Data excerpts:
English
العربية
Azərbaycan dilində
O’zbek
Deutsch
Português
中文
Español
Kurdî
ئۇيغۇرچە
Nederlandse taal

Task to complete: Word for word, write out each of the records above.

Exercise response:
English
العربية
Azərbaycan dilində
O’zbek
Deutsch
Português
中文
Español
Kurdî
ئۇيغۇرچە
Nederlandse taal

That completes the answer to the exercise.